Jonny Lomax was in danger of becoming the forgotten man of rugby league until he burst back onto the scene in fairytale fashion at the weekend.
One of the unluckiest players in the game, there could hardly have been a more popular scorer when he grabbed the the opening try that put St Helens on their way to a 38-34 win over Leeds at Langtree Park.
When he scored a second and was mobbed once more by his jubilant team-mates, it even brought a tear to the eye of Saints’ hard-nosed coach Keiron Cunningham, who was still the team’s hooker when Lomax made his Super League debut in 2009.
The Billinge-born full-back had the world at his feet then. He played on the wing in his club’s 2010 Grand Final defeat by Wigan and formed an exciting half-back partnership with Lee Gaskell that took them back to Old Trafford 12 months later.
Lomax began to find his best form in 2013 after then coach Nathan Brown switched him to full-back and he was on the verge of the England squad in 2014 until he was struck down by a serious knee injury.
He returned from major surgery in time for the start of the 2015 season but only five games in suffered the same knee trauma and required another reconstruction.
Cunningham has described the “dark days” the player endured during another prolonged period of rehabilitation but he was well aware of his resilience and strength of character because Lomax and injuries have been bed fellows for as long as he can remember.
The familiar headguard is a constant reminder of the fearful clash of heads during a schoolboys match that almost ended Lomax’s career before it began.
Initially discharged from hospital, he was rushed back in five days later to have open-skull surgery and was told by the medical people he would not be able to play rugby again.
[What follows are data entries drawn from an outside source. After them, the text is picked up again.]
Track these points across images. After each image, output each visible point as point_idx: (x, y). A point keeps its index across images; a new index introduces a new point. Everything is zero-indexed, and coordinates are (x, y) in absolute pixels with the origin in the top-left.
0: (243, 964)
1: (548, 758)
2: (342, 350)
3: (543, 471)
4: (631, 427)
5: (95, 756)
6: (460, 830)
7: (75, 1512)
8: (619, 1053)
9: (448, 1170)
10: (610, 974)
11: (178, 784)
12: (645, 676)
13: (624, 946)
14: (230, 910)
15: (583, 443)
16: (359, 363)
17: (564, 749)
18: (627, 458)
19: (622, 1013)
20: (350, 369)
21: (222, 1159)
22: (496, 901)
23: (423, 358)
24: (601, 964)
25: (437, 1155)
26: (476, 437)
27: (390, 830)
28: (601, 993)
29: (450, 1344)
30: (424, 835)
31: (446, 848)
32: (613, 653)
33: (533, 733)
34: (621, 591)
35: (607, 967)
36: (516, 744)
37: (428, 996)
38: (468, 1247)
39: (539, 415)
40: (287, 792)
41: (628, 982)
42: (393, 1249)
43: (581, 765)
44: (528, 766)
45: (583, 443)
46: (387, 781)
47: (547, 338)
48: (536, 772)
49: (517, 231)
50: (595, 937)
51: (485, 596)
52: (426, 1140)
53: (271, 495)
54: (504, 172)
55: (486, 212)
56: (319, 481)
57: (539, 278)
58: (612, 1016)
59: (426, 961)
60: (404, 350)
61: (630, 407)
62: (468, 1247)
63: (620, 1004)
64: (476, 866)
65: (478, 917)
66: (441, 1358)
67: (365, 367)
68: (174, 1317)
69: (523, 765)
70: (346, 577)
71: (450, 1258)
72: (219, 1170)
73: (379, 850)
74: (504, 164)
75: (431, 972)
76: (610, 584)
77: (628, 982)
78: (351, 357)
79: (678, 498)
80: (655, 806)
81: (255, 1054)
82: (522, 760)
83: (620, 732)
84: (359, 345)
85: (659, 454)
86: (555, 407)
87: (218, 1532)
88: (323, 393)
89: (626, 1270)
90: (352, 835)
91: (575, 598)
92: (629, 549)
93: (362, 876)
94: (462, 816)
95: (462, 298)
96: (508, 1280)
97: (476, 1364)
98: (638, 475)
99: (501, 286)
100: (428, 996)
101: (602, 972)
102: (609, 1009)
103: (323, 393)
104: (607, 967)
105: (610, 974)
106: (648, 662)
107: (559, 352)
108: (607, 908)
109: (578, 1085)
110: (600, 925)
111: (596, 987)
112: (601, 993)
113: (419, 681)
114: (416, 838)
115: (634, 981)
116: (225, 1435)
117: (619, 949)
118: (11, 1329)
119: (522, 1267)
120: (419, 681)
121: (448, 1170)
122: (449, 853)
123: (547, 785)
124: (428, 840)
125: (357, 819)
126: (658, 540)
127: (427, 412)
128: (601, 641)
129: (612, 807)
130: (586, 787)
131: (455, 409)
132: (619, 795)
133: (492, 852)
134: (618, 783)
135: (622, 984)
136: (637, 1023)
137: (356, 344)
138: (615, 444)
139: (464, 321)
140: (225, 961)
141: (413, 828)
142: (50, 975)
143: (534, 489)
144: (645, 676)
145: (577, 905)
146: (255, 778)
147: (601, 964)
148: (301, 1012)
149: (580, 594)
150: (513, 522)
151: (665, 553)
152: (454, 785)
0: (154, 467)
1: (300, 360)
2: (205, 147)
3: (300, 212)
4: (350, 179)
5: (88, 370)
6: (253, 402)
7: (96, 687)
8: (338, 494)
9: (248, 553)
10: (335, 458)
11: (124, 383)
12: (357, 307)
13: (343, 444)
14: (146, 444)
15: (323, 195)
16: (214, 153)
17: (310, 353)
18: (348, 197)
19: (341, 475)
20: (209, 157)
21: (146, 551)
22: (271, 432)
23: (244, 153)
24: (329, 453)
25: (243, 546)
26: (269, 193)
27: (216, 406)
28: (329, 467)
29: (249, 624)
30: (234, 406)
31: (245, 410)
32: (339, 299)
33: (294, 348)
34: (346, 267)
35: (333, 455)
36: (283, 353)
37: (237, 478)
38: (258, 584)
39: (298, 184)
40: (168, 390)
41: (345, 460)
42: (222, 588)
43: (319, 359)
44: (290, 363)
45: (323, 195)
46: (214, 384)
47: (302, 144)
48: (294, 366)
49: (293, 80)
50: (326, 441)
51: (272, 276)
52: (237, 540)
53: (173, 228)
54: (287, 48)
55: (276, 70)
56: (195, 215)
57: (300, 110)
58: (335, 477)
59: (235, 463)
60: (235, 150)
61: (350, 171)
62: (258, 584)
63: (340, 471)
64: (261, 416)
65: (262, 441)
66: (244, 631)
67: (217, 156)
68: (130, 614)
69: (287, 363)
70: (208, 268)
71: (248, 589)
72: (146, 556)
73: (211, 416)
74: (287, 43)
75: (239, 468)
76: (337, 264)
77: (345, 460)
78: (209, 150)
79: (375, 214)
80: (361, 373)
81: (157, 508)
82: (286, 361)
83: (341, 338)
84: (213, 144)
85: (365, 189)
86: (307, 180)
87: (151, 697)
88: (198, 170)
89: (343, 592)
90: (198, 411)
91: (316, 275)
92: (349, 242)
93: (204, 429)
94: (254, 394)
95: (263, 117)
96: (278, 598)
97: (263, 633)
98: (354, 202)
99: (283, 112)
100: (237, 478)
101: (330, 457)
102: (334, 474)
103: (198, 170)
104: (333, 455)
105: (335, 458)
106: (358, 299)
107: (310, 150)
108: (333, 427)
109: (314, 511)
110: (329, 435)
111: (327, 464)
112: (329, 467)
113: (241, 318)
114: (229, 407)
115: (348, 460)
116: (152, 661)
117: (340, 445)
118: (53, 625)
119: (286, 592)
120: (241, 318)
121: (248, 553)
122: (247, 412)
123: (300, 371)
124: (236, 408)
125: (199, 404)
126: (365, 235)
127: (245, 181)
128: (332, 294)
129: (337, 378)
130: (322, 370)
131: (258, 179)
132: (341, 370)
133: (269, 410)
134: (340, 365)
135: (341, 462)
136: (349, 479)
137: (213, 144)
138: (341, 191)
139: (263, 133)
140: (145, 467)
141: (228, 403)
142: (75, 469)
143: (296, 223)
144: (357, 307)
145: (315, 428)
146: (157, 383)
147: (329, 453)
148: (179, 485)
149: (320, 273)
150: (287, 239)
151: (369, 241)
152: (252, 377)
Lomax, who supported Saints as a boy and dreamed of one day playing for them, spent nine months on the sidelines but eventually got over the headaches and regained his fitness in time to rejoin the club’s scholarship programme, from which he signed for their academy.
The rest, as they say, is history as Lomax continued his battle with adversity to make his mark for his club.
“I know what it means to that kid,” Cunningham said. “I’ve never come across a more committed professional in my my career than him.
“If anyone deserves to do well in rugby league, then it’s Jonny Lomax.
“His preparation is always good and his influence on the team is massive - people forget how long he’s been around and players look up to Jonny as a senior player.”
Lomax will continue to be nursed back gradually by his mentor but, still only 25 and given a free run from injuries, there is no reason why he should not force his way back into the England reckoning.
Nobody deserves it more than Jonny Lomax.